A Citizens’ Wealth Fund for the UK, worth £186bn by 2030, would distribute its returns in the form of a £10,000 universal minimum inheritance paid to 25 year-olds, according to a recent proposal from IPPR.
The proposal attracted headlines and considerable debate, as wealth inequality, particularly between generations, has been front and centre of recent political and public concerns. The latest data – likely to be an underestimate of the true scale of wealth inequality due to sampling issues – shows that the wealthiest ten per cent of households own five times as much wealth in aggregate as the least wealthy half of households.
Tackling this huge gap requires an understanding of the drivers of wealth inequality in the UK. Primary among these is the growing share of national income going to the owners of capital in the forms of profits and rents.
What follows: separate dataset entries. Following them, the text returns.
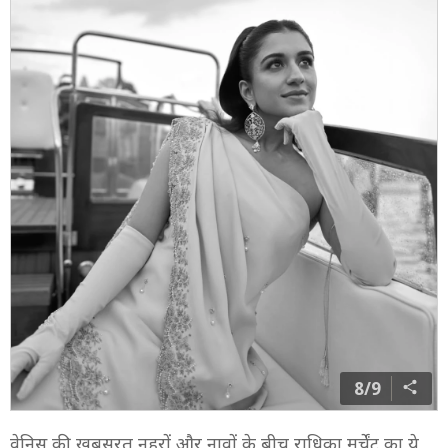
7/9
हेयरस्टाइल की बात करें तो उन्होंने रेट्रो इंस्पायर्ड हेयर लुक चुना.
हल्के वॉल्यूम और हाफ-टाइड स्टाइल में सेट किए गए बाल उनके
पूरे लुक को क्लासिक फिनिश दे रहे थे.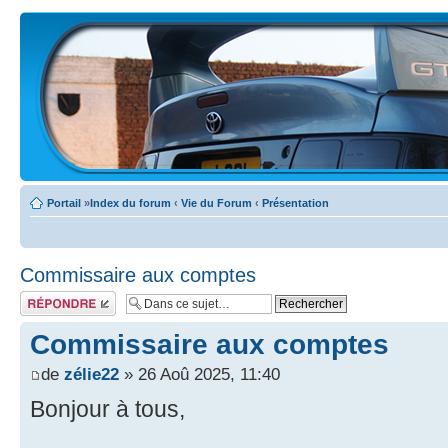
Portail
»
Index du forum
‹
Vie du Forum
‹
Présentation
Commissaire aux comptes
Écrire un
commentaire
Commissaire aux comptes
de
zélie22
» 26 Aoû 2025, 11:40
Bonjour à tous,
A range of reasons from capital mobility, financialisation, and the weakening of labour bargaining power mean that wages have not kept up with economic growth, and the wage share of national income has been in decline since the 1970s.
This wouldn’t be a problem for inequality if everyone held an equal amount of assets. But as the data shows, this is far from the case in the UK. Financial assets, such as stocks and shares, are the least evenly distributed type of asset. Whereas housing acted as a wealth equaliser through much of the twentieth century, sky-high prices mean that rates of home ownership are going down, and whether you own your home increasingly depends on whether your parents can and will help you to do so.
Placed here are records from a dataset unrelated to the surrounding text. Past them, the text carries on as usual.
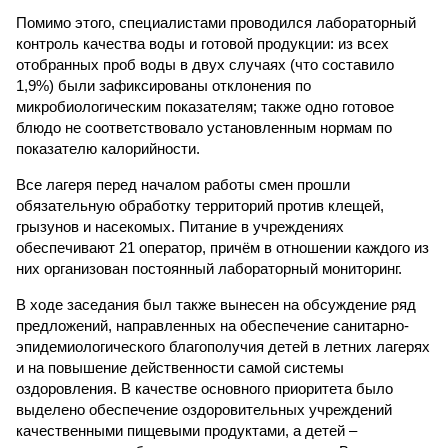
Помимо этого, специалистами проводился лабораторный
контроль качества воды и готовой продукции: из всех
отобранных проб воды в двух случаях (что составило
1,9%) были зафиксированы отклонения по
микробиологическим показателям; также одно готовое
блюдо не соответствовало установленным нормам по
показателю калорийности.
Все лагеря перед началом работы смен прошли
обязательную обработку территорий против клещей,
грызунов и насекомых. Питание в учреждениях
обеспечивают 21 оператор, причём в отношении каждого из
них организован постоянный лабораторный мониторинг.
В ходе заседания был также вынесен на обсуждение ряд
предложений, направленных на обеспечение санитарно-
эпидемиологического благополучия детей в летних лагерях
и на повышение действенности самой системы
оздоровления. В качестве основного приоритета было
выделено обеспечение оздоровительных учреждений
качественными пищевыми продуктами, а детей –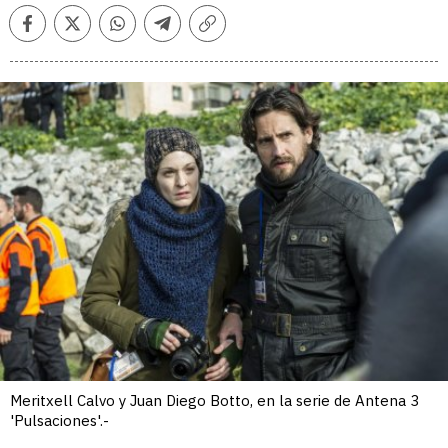
Facebook
Twitter
Whatsapp
Telegram
Copiar
enlace
Meritxell Calvo y Juan Diego Botto, en la serie de Antena 3
'Pulsaciones'.-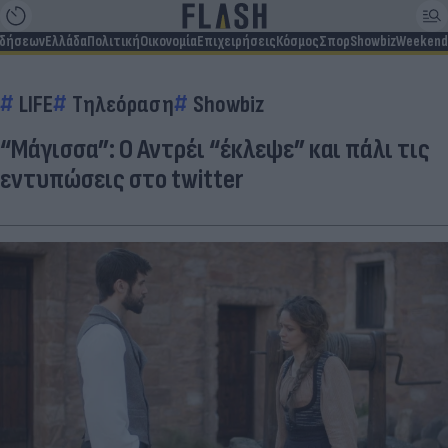
ιδήσεων
Ελλάδα
Πολιτική
Οικονομία
Επιχειρήσεις
Κόσμος
Σπορ
Showbiz
Weekend
LIFE
Τηλεόραση
Showbiz
“Μάγισσα”: O Αντρέι “έκλεψε” και πάλι τις
εντυπώσεις στο twitter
What’s more, powerful technological trends are set to make wealth inequality worse. Automation of tasks performed by humans has the potential to make society very wealthy, but without intervention the rewards are likely to flow disproportionately to the owners of robotics, AI and businesses that use them, including the digital platform giants.
The good news is that growing wealth inequality is not inevitable; there are several ways to stop rising inequality if we reimagine our economy’s foundational institutions. First, we could strengthen unions to increase the bargaining power of workers. Second, we could tax wealth and the income that wealth generates more effectively: currently our tax system taxes income from work and productive investment more than it taxes unearned economic rents. Third, we could broaden wealth ownership, to make sure that everyone can benefit from increasing returns to capital.
A Citizens’ Wealth Fund would be a powerful countervailing force to wealth inequality in this final category, as it would transform who owns capital. It could be set-up through progressive taxation of corporate and private wealth, alongside a small amount of borrowing and the transfer of existing assets including remaining RBS shares. The fund would provide a means to smooth ‘windfall’ assets such as the sale of the 5G spectrum, to ensure that future generations can share in our national wealth. While it would be managed independently, this would be a fund owned by and run in the interests of citizens, and sharing in the returns would be a right of citizenship.
How those returns would be distributed to benefit citizens is a topic for debate. We propose a universal dividend for 25-year-olds, which would address the problem of unequal individual wealth most directly and create a broad political constituency to support the Fund going forwards. Research by others, supported by Friends Provident Foundation, proposes using some of the returns to fund social care.
A growing chorus of voices – including IPPR, City University academics, NEF, RSA, Conservative MP John Penrose and fund managers at M&G – are calling for a sovereign wealth fund to be established, along the lines set out above. The City University and Friends Provident Foundation will be bringing some of these voices together at an event on the 10th May. What is clear is that the enormous challenge of wealth inequality cannot be ignored any longer, and it will require bold solutions. A Citizens’ Wealth Fund could be the big idea we’re looking for.